— WHAT TO WORK ON —
Count the lines of the records that contain the string "Louie", with case significant, and give only the number.

Top of LISTED RECORDS

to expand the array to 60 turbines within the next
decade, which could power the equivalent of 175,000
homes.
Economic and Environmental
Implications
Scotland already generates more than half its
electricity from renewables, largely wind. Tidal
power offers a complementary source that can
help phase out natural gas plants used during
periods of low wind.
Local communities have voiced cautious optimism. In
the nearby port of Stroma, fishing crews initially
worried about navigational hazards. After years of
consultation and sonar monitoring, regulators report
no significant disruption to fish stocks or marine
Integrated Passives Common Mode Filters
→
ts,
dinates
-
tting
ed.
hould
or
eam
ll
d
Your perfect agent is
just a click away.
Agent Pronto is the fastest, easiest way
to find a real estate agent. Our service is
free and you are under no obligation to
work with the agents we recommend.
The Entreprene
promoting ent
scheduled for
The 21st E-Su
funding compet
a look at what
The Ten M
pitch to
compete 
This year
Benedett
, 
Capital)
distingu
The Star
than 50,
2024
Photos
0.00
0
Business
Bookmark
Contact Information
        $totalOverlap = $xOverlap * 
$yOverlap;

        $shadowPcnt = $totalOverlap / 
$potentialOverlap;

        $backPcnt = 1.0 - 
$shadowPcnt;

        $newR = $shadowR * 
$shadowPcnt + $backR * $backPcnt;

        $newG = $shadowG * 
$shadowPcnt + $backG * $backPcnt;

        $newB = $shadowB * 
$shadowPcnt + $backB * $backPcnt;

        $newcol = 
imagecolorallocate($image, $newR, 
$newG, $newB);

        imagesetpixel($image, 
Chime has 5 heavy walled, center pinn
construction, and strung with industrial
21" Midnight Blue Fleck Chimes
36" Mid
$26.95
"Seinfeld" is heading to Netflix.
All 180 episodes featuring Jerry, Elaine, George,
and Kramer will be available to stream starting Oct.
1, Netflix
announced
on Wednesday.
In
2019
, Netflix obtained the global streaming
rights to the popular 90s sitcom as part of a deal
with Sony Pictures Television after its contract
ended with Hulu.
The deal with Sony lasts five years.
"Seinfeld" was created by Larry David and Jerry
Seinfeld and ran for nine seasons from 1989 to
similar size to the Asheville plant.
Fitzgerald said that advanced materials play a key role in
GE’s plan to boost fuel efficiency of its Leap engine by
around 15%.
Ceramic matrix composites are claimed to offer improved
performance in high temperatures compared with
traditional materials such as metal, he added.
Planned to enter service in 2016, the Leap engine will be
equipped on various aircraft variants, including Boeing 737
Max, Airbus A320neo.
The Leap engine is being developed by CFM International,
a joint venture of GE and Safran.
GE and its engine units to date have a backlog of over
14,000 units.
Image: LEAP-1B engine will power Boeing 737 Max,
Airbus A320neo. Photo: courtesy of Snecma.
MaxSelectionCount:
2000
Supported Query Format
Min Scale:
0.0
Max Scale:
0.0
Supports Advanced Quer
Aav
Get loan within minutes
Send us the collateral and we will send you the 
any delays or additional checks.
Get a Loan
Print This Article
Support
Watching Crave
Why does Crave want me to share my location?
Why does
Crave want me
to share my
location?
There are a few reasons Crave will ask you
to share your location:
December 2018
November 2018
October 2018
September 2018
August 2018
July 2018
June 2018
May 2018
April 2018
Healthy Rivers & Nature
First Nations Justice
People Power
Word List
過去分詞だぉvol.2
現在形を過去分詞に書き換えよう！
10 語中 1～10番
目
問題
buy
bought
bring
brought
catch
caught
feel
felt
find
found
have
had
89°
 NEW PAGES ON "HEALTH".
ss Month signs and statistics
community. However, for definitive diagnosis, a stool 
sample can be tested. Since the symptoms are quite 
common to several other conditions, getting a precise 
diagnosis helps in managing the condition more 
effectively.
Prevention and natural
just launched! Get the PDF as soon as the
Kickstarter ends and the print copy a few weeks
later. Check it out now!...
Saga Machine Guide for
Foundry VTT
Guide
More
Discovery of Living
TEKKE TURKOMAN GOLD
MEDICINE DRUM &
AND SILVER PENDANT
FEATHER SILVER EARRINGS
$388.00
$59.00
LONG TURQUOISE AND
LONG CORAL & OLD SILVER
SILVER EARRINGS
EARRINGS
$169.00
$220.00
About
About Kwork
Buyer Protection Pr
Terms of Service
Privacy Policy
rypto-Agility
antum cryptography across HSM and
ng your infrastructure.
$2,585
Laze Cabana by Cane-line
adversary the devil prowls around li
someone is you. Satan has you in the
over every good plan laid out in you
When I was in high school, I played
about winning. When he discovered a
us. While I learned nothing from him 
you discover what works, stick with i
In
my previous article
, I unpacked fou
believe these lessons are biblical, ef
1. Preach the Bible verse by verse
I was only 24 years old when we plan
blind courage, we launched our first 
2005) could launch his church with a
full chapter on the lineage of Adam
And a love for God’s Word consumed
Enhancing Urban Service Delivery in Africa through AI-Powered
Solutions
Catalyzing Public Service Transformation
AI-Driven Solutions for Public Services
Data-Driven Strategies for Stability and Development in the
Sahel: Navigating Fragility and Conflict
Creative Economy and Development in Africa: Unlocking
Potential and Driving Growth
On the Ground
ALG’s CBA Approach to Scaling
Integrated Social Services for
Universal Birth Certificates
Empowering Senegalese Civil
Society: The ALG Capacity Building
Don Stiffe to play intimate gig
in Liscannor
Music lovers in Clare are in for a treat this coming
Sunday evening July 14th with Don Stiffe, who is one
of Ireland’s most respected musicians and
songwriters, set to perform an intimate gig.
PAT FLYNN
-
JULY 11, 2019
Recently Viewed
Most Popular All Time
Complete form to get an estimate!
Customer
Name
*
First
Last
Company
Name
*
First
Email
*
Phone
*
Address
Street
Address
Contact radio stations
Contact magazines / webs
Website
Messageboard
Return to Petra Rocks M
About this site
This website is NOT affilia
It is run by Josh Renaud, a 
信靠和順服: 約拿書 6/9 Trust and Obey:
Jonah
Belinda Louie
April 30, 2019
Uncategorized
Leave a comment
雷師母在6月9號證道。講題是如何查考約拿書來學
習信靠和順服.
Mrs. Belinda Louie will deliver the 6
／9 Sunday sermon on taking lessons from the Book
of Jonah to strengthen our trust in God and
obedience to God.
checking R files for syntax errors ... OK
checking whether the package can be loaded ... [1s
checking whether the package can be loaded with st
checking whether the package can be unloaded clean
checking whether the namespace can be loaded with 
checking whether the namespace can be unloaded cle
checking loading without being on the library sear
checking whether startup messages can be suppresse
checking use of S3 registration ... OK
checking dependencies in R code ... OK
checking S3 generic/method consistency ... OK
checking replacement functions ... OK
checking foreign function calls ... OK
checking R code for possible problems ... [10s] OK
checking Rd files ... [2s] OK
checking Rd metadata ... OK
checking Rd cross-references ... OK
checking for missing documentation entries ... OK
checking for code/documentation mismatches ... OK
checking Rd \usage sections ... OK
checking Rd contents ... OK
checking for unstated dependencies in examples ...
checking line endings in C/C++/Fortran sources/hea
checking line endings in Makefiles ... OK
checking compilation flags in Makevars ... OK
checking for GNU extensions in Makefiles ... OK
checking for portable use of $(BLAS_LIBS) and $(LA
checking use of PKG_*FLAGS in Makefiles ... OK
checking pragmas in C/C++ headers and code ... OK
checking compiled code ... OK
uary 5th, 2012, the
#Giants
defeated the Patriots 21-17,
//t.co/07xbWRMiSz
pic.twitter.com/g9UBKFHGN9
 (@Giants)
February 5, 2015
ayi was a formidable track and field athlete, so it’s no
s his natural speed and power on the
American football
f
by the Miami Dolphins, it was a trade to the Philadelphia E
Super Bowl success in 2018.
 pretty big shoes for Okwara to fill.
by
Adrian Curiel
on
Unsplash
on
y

Bottom of LISTED RECORDS

— SOLUTION TO THIS PROBLEM —
2